By Bill O’Boyle boboyle@www.timesleader.comStaff Writer
PITTSTON – Coincidence brought Postman Joe Clark to the home of Cassandra Villano last year, but his heroism may have saved her life.

Villano had just been bitten by a poisonous copperhead snake in her backyard when Clark, delivering mail on his normal day off, passed by and jumped into action by sucking out the venom.
Clark, 60, will be honored for his valor by the U.S. Postal Service this week at a “Hero Employee Recognition Luncheon” in Scranton along with six other postal employees who performed heroic acts in 2009.
Clark has been a rural letter carrier for 16 years and said he has watched Villano, now 19, grow up as he delivered mail to her Pittston Township home.
On May 16, 2009, Clark was called in on his off day to work his postal route, so he was a little late getting started. Had he been on time, he said he probably never would had seen Villano in the minutes after she was bitten.

And Villano will be the first to tell you she doesn’t want to think about what might have happened.

“If it wasn’t for him, I might not be here today,” Villano said.
Villano said she was weeding in her yard when she reached under her family’s boat and she felt something clamp onto her hand. She brought her hand out from under the boat and the copperhead was attached. She said she immediately began to feel sick.
It wasn’t a new experience for Villano – she’d been bitten by a copperhead three times before over the last five years. This was worse – much worse, she said.
“I was really woozy and I was going in and out of consciousness,” she said. “The pain kept getting worse – it was intense.”

That’s when Clark happened along. When he saw Villano go down, he ran to her aid.
Villano’s parents – Eric and Melissa Villano of Pittston Township – called 911. Clark talked to a dispatcher who told him it wouldn’t hurt to try sucking the venom out of the wound on Villano’s hand.

“It tasted kind of almondy,” Clark said. “But I really didn’t keep it in my mouth for long – I kept spitting it out.”

Clark said he never hesitated – he knew Villano was in trouble and he acted.
“I did what I had to do,” he said.
Bob Grasso, the acting Officer in Charge at the Pittston Post Office, said he hasn’t known Clark very long but said he is a very humble guy.
“The fact is, Joe Clark is a hero,” Grasso said. “And this is his time to be thanked. There are many untold stories of postal workers who come to the aid of customers on their routes.”
So now Villano can continue taking classes at Luzerne County Community College and work toward her goal of becoming a lawyer – or maybe a journalist. And she won’t be doing any more weeding in her backyard near the creek where the copperheads apparently likes to sunbathe.

Villano’s parents said they will always be indebted to Clark for doing what he did. “He’s a pretty brave guy,” Eric said. “I didn’t know what to do; we were all in a state of panic. Joe said call 911 and I did. Then he put himself in harm’s way by sucking the venom out of my daughter’s hand.”

Melissa Villano said she has always baked cookies and other goodies for Clark. She said he can expect more – much more – of the same in the future. “There’s a special bond between us now,” she said. “What he did far exceeds the call of duty.”

## Records

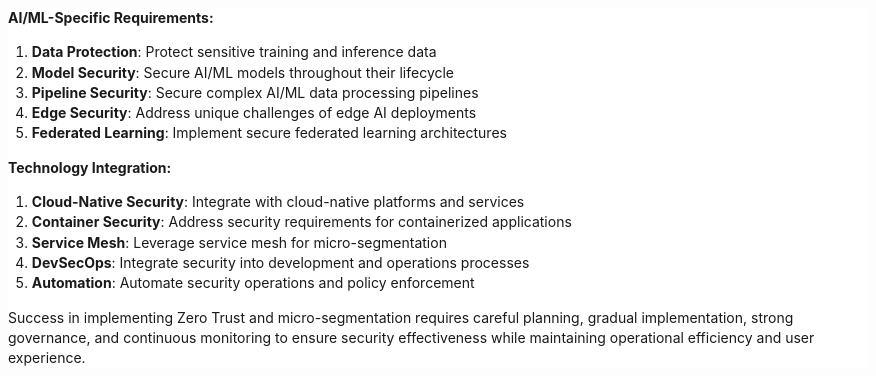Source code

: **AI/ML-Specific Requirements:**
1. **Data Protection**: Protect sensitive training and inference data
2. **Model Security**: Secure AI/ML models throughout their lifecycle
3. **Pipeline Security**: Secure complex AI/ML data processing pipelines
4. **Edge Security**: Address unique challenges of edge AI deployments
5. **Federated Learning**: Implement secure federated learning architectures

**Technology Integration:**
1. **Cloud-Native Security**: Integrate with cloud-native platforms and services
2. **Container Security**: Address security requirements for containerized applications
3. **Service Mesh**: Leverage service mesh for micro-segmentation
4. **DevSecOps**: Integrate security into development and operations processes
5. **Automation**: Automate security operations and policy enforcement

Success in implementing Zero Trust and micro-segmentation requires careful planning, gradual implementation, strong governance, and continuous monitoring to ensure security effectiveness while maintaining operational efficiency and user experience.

## Problem to work on
According to the article about the letter carrier and the copperhead bite, how long has Clark worked as a rural letter carrier?

## Output for this task
16 years.